=== Source material ===

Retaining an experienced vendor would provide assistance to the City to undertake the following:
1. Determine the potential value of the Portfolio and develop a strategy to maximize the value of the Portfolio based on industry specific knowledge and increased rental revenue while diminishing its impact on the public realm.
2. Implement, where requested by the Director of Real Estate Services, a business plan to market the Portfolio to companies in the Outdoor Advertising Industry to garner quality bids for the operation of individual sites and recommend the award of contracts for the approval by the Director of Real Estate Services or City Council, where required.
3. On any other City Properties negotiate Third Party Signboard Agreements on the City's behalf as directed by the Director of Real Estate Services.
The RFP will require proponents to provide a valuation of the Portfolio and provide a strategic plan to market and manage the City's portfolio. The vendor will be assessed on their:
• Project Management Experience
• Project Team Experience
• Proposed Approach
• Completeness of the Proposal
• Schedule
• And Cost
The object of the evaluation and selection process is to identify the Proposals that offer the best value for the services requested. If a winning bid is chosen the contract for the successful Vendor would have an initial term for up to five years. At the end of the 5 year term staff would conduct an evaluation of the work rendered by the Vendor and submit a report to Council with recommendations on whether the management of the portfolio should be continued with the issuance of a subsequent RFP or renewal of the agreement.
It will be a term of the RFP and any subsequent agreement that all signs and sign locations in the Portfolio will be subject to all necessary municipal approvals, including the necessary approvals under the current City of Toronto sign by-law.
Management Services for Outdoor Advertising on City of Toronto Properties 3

===
=== Source material ===

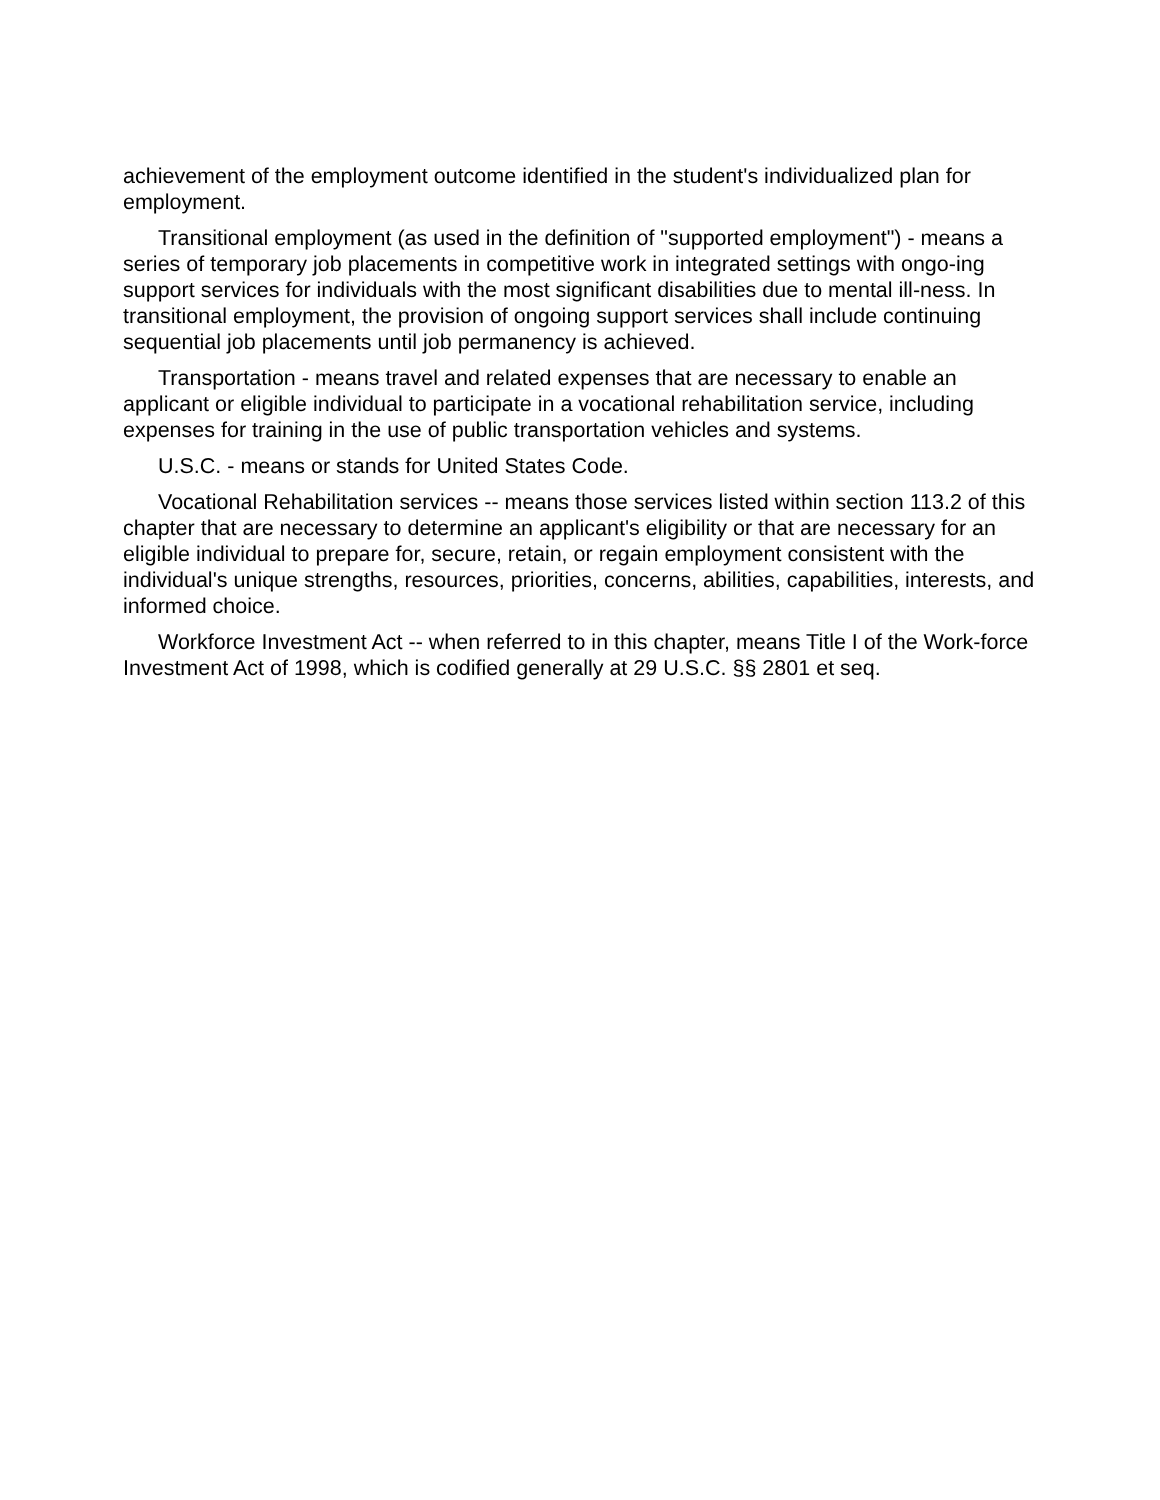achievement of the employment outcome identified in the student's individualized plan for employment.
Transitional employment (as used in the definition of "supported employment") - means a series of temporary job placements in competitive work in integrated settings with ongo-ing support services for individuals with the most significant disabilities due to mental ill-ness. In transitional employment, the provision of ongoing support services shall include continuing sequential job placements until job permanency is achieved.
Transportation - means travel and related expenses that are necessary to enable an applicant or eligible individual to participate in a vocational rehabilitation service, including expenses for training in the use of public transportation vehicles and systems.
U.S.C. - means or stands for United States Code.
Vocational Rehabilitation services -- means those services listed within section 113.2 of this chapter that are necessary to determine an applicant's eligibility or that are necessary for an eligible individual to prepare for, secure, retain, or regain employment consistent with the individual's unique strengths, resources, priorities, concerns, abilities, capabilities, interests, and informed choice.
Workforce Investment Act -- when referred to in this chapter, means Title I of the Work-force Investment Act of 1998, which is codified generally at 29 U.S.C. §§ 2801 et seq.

===

• [Task goal]
Lines that include the word "this" — how many are there in the data? Answer with the number alone.

• [Worked solution]
2